▸ GIVEN PROBLEM 1: Copy the rows below without changes, starting at the line that contains "determined by: Howard, R. A." and ending at the last line of the rows.

▸ EXCERPT TO READ:
Shame you didn't like Wet, but taste factors into these games, even more so than appreciation of well executed games, where consensus is easier to build. As an aside, I didn't notice the cutscenes being unskippable in the game itself, but they can definitely be paused. I gave a cheer to AM&M when I noticed that.

@Scypher I was only vaguely aware of Knights in the Nightmare and hadn't heard of Sting Entertainment before. While collection-heavy games really aren't my cup of tea, maybe I'll give one of these a look, or at least find some more writing about them. Thanks for the reference.

September 22, 2009 at 6:44 AM  
Blogger Julian said...

The pausable cutscene thing is something I'm noticing more from Japanese devs lately, but it's thankfully spreading quickly. Star Ocean even gave you a summary of the cutscene so that you didn't have to suffer through them to get to the game. They were bad to the point where that game would have been unplayable instead of simply poor without that feature. Which makes me sad.

▸ GIVEN PROBLEM 2: List every video game named in the comments about games.

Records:
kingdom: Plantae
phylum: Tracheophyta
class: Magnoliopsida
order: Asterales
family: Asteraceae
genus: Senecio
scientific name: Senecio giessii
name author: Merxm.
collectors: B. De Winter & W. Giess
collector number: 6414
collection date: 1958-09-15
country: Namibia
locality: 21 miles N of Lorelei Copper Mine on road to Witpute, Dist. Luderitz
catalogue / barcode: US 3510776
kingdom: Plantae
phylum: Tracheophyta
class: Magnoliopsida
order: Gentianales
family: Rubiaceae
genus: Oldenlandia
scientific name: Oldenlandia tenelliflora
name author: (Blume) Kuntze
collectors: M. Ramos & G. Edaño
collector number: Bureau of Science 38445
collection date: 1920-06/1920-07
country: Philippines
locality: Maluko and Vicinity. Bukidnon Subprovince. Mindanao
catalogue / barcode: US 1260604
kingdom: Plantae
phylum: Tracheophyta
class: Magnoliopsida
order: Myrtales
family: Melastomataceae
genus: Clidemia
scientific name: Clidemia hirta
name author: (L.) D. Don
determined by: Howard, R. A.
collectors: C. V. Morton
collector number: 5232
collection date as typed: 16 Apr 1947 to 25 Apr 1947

▸ RESPONSE 1:
determined by: Howard, R. A.
collectors: C. V. Morton
collector number: 5232
collection date as typed: 16 Apr 1947 to 25 Apr 1947

▸ RESPONSE 2:
Wet
Knights in the Nightmare
Star Ocean